* [RECORDS TO USE]:
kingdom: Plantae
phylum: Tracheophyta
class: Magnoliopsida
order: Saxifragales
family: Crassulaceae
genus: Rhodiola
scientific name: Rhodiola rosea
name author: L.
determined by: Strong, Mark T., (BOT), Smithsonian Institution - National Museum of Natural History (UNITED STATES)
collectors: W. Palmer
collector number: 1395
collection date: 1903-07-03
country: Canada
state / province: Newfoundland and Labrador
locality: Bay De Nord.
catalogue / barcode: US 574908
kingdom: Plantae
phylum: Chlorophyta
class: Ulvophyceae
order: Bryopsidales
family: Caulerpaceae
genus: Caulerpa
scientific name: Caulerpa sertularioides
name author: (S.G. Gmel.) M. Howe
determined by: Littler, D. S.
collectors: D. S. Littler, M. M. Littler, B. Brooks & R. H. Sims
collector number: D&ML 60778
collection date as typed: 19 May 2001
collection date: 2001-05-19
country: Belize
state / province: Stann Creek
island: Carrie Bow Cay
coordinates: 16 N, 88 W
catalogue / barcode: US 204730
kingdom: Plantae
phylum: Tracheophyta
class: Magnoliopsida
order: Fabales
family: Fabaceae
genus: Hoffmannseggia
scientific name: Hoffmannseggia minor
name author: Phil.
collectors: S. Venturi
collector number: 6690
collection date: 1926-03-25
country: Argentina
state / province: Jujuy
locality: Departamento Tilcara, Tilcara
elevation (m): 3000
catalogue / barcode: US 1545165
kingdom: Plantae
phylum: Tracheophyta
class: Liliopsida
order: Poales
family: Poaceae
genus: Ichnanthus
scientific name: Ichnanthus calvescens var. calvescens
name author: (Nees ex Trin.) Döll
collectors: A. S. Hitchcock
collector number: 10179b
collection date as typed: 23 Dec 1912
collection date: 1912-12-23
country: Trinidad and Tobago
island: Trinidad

* [TASK INSTRUCTIONS]: Output the lines of the records above verbatim, starting at the line containing "collectors: W. Palmer" and ending at the line containing "collection date: 2001-05-19", with both of those lines included.

* [OUTPUT FOR THIS TASK]:
collectors: W. Palmer
collector number: 1395
collection date: 1903-07-03
country: Canada
state / province: Newfoundland and Labrador
locality: Bay De Nord.
catalogue / barcode: US 574908
kingdom: Plantae
phylum: Chlorophyta
class: Ulvophyceae
order: Bryopsidales
family: Caulerpaceae
genus: Caulerpa
scientific name: Caulerpa sertularioides
name author: (S.G. Gmel.) M. Howe
determined by: Littler, D. S.
collectors: D. S. Littler, M. M. Littler, B. Brooks & R. H. Sims
collector number: D&ML 60778
collection date as typed: 19 May 2001
collection date: 2001-05-19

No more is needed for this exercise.